──────── INPUT FOR THIS TASK

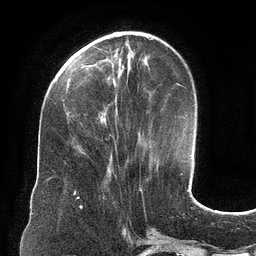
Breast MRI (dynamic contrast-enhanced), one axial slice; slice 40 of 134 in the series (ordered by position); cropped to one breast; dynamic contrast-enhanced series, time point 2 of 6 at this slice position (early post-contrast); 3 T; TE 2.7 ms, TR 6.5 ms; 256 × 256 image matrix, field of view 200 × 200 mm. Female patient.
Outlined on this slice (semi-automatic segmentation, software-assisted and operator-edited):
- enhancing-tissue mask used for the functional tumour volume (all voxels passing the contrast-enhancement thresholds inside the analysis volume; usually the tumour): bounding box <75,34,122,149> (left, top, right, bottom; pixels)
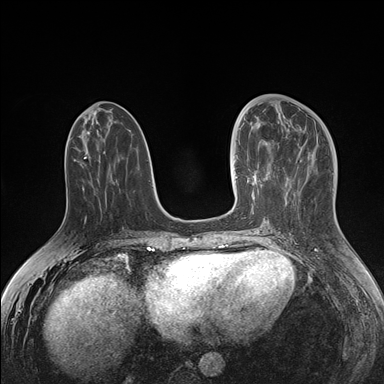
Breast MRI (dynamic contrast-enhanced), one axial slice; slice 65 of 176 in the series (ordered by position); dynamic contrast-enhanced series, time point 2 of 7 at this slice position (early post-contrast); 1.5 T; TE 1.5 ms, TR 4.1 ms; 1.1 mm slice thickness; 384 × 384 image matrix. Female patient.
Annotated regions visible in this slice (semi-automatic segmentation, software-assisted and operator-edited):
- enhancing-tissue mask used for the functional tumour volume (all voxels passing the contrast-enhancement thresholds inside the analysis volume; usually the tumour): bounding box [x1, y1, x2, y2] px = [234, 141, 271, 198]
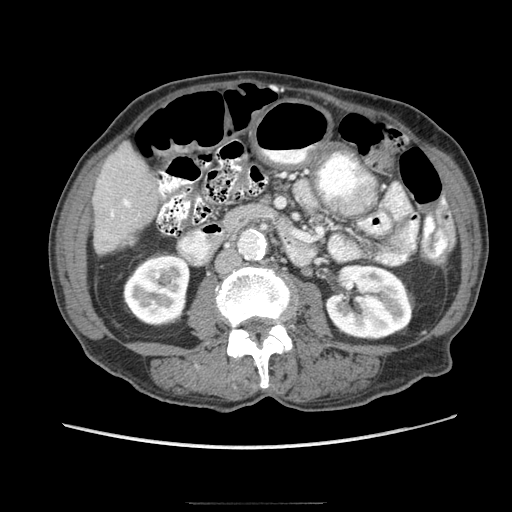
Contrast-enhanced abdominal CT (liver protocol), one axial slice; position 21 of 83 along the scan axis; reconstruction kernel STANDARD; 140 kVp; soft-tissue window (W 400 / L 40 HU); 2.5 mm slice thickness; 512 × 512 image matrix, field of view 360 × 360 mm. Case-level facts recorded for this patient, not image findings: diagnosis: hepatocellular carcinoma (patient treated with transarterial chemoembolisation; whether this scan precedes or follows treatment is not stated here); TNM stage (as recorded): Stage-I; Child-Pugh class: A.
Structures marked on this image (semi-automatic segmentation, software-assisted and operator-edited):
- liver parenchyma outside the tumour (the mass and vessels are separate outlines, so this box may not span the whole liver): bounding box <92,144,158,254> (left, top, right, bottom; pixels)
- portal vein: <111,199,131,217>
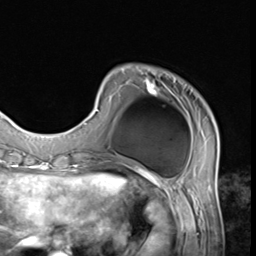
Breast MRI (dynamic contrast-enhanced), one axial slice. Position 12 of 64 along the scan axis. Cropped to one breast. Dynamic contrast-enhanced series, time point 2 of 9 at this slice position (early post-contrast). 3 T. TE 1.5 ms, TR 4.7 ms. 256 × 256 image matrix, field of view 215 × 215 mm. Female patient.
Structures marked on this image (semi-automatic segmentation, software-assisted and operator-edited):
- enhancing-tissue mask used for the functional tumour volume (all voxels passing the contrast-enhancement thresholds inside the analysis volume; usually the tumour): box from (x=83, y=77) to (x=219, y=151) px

────────────────

THE TASK
Using the listing, collect all lines in which the string "used" is found.

WRITTEN SOLUTION
- enhancing-tissue mask used for the functional tumour volume (all voxels passing the contrast-enhancement thresholds inside the analysis volume; usually the tumour): bounding box <75,34,122,149> (left, top, right, bottom; pixels)
- enhancing-tissue mask used for the functional tumour volume (all voxels passing the contrast-enhancement thresholds inside the analysis volume; usually the tumour): bounding box [x1, y1, x2, y2] px = [234, 141, 271, 198]
- enhancing-tissue mask used for the functional tumour volume (all voxels passing the contrast-enhancement thresholds inside the analysis volume; usually the tumour): box from (x=83, y=77) to (x=219, y=151) px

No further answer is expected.